Triathlon wetsuits are specifically designed for flexibility and speed. Nono-coating and buoyancy will go a long way to helping you glide through the water and gain an advantage over your competitors. At Simply Swim our collection of wetsuits are also selected from leading triathlon brands who lead the way in innovation, and we have models suited to every body shape, and every triathlete level, so you can find the right fit for your season.
In addition to a triathlon wetsuit investing in a pair of open water goggles can make a difference. They are often made with polarised anti-fog lenses which help you sight when on your swim, and with QuickFIT strap, technology to help give a comfortable fit and speed up the transition to the bike.
One of the more important pieces of kit which can sometimes get forgotten is a Dryrobe. This simple product is perfect for open water swim training and will help keep you warm and dry before the race starts. It is an innovative idea which has proved popular with triathletes and open water swimmers alike.

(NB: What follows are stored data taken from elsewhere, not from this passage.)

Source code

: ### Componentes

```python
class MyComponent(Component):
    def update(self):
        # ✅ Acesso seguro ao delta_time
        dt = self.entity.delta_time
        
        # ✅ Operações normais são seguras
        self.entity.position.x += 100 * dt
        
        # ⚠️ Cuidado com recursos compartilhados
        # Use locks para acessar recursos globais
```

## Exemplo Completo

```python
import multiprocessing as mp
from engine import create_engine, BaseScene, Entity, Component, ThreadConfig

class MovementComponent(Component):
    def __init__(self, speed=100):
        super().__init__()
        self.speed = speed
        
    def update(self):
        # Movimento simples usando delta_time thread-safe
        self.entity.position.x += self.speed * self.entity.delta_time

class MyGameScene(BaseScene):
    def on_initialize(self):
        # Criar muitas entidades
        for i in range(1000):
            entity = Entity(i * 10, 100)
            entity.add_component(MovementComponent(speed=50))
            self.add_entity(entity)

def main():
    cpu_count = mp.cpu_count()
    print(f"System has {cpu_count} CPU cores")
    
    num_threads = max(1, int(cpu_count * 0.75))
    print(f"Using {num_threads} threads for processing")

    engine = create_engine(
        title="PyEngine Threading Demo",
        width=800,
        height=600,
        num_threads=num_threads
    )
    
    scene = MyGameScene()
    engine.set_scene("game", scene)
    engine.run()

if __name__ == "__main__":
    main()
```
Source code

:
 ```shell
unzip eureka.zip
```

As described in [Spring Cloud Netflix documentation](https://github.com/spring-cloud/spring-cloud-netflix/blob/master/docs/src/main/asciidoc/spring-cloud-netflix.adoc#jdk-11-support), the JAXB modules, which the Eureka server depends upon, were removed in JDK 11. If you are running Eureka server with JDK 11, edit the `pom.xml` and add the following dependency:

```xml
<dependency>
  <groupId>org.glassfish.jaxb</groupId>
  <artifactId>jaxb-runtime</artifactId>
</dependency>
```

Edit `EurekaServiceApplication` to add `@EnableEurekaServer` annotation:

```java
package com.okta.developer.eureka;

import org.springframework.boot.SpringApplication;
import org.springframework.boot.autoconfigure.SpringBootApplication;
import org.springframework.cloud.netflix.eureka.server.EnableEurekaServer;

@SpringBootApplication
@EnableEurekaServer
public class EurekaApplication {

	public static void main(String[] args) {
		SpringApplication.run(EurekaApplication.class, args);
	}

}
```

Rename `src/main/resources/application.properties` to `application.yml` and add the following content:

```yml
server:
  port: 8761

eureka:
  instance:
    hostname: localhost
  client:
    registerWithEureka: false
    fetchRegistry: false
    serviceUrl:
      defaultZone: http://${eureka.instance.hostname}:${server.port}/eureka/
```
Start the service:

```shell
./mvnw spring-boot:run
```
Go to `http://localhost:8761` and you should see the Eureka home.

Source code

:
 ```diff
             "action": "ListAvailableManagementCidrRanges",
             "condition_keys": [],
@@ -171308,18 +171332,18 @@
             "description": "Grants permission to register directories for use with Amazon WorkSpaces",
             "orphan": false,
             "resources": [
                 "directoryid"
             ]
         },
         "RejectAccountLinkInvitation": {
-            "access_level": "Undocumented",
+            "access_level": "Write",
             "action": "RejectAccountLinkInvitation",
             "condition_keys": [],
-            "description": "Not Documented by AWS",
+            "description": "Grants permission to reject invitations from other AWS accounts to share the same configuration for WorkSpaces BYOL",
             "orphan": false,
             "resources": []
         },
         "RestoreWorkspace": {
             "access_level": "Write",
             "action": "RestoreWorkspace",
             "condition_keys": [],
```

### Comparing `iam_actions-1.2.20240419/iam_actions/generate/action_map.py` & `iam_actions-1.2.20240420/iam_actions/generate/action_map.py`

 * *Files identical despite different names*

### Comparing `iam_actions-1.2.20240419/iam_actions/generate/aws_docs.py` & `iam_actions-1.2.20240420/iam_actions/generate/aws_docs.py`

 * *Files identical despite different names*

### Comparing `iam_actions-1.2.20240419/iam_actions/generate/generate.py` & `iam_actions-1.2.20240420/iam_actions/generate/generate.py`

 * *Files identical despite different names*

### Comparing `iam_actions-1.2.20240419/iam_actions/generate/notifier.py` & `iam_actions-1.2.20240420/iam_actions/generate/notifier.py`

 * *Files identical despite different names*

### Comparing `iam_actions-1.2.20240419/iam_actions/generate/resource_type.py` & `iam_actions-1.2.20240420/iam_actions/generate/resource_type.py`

With your day-to-day life, training schedule and race day nerves kicking in it can be easy to overlook the specific registration details ahead of your race. To avoid this, ready your triathlon details carefully. Highlight the key details and stick them to your fridge, or somewhere particularly prevalent. Making your race details as visible as possible will reduce the chance of experiencing any mishaps on the day. As a top tip, it is also useful to have a water bottle with you when you are queuing up to register on the day. This will help keep you calm and focused.
Before the race fill up your bike with a couple of your favourite energy bars, as well as water, then set your watch to reminders at 20-minute intervals so you can remember to eat and drink throughout your cycle. This will help help ensure that you have a steady energy intake throughout the race and provide you with the all-important nutrients, so you don't burn out on the last leg.
You should be well prepared for each transition stage ahead of the race but there are some measures you can take to make life easier on the day. A brightly coloured towel will help you to quickly identify your bike, lay your helmet on the bike so it is easier to get on and ensure your shoes are safely laid out for easy access. This can help you save precious minutes and also allow you to get a smooth start to your next leg.
Triathlons are demanding events. The challenge will push you to the limits, however, with thorough preparation for the season ahead you will be ready to give it your all. If you are competing in an Ironman this season, check out our top preparation tips for this extreme event. Above all else enjoy and have fun!